Calculator Inputs
Plotly Graph
The chart maps Doppler shift against corrected target velocity using your active settings.
Formula Used
Reflected echo
v = Δf × c / (2 × f₀ × cosθ)
Use this when the signal travels to a moving target and returns to the sensor. Common cases include radar speed measurement and pulse-echo ultrasound.
One-way received signal
v = Δf × c / (f₀ × cosθ)
Use this when the frequency shift is measured in a single travel path. This fits transmitter-to-receiver motion problems and simplified wave propagation setups.
How to Use This Calculator
- Choose reflected echo or one-way measurement mode.
- Enter the operating frequency and select its unit.
- Enter the measured Doppler shift and its unit.
- Select a preset medium or enter a custom propagation speed.
- Enter the beam angle relative to the target motion path.
- Pick the output unit and optional uncertainty percentage.
- Press Calculate Velocity to show results above the form.
- Review the chart, result table, and export buttons for reporting.
Example Data Table
| Scenario | Mode | Frequency | Shift | Medium | Angle | Estimated Velocity |
|---|---|---|---|---|---|---|
| Traffic radar | Reflected | 24 GHz | 1600 Hz | Light | 0° | 9.9931 m/s |
| Medical ultrasound flow | Reflected | 5 MHz | 3247 Hz | Soft tissue | 0° | 0.5000 m/s |
| Marine sonar target | Reflected | 200 kHz | 270 Hz | Water | 0° | 0.9990 m/s |
| Ultrasonic steel inspection | One-way | 2 MHz | 800 Hz | Steel | 15° | 2.4685 m/s |
Frequently Asked Questions
1. What does this calculator convert?
It converts a measured Doppler frequency shift into target velocity. You can apply reflected or one-way formulas, choose different wave speeds, and correct for beam angle.
2. When should I use reflected mode?
Use reflected mode when the wave leaves the sensor, bounces from the target, and returns. Radar guns and many ultrasound systems fit this case because the frequency shift happens over two travel legs.
3. Why does angle matter?
Doppler instruments read radial motion along the beam. If the target travels at an angle, the measured shift shrinks by the cosine of that angle. Correcting the angle estimates the true motion speed.
4. Which propagation speed should I choose?
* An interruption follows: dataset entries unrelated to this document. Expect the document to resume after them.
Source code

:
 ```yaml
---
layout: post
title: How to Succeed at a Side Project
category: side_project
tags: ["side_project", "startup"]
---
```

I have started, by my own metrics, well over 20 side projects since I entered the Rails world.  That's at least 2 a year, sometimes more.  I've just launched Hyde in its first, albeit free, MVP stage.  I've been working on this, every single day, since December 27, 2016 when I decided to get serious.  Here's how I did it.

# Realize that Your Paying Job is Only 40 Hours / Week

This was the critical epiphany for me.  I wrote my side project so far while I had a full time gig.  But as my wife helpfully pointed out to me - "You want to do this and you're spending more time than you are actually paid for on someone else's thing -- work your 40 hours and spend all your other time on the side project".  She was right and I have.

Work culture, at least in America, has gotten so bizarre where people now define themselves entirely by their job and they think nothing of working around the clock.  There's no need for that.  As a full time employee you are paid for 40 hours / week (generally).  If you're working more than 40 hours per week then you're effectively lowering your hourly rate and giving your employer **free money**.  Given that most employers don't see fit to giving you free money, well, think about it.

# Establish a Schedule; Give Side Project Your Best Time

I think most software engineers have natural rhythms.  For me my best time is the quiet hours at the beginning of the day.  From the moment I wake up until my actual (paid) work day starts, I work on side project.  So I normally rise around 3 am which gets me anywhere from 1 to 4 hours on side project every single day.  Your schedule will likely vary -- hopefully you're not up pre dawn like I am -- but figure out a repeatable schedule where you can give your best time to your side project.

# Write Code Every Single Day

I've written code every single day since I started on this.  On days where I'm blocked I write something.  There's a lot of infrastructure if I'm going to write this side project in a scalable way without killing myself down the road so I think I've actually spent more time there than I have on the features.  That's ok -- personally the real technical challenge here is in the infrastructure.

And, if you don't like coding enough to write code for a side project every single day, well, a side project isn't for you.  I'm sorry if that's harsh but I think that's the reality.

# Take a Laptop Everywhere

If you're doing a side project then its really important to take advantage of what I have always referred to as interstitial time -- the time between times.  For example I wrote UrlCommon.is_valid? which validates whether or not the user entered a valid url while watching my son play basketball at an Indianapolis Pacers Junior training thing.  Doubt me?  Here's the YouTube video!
Choose light for electromagnetic systems, water for sonar, soft tissue for medical ultrasound, air for acoustic tracking, and custom when your medium has a known measured speed.
5. What does a negative Doppler shift mean?
In this page, a negative shift is treated as receding motion. Some instruments define the opposite sign, so confirm your equipment convention before interpreting approach and retreat labels.
6. Is this calculator accurate at very high speeds?
It uses the classical Doppler model, which works well for most lab, traffic, sonar, and ultrasound cases. For speeds approaching a significant fraction of light speed, a relativistic model is better.
7. What do the CSV and PDF buttons export?
They export the visible result summary. CSV is useful for spreadsheets and batch records, while PDF is better for reports, printouts, and sharing measurement summaries with others.
8. Why include an uncertainty percentage?
Real measurements have noise, calibration limits, and angle error. The uncertainty input gives a quick velocity band, helping you communicate confidence instead of showing only one exact-looking number.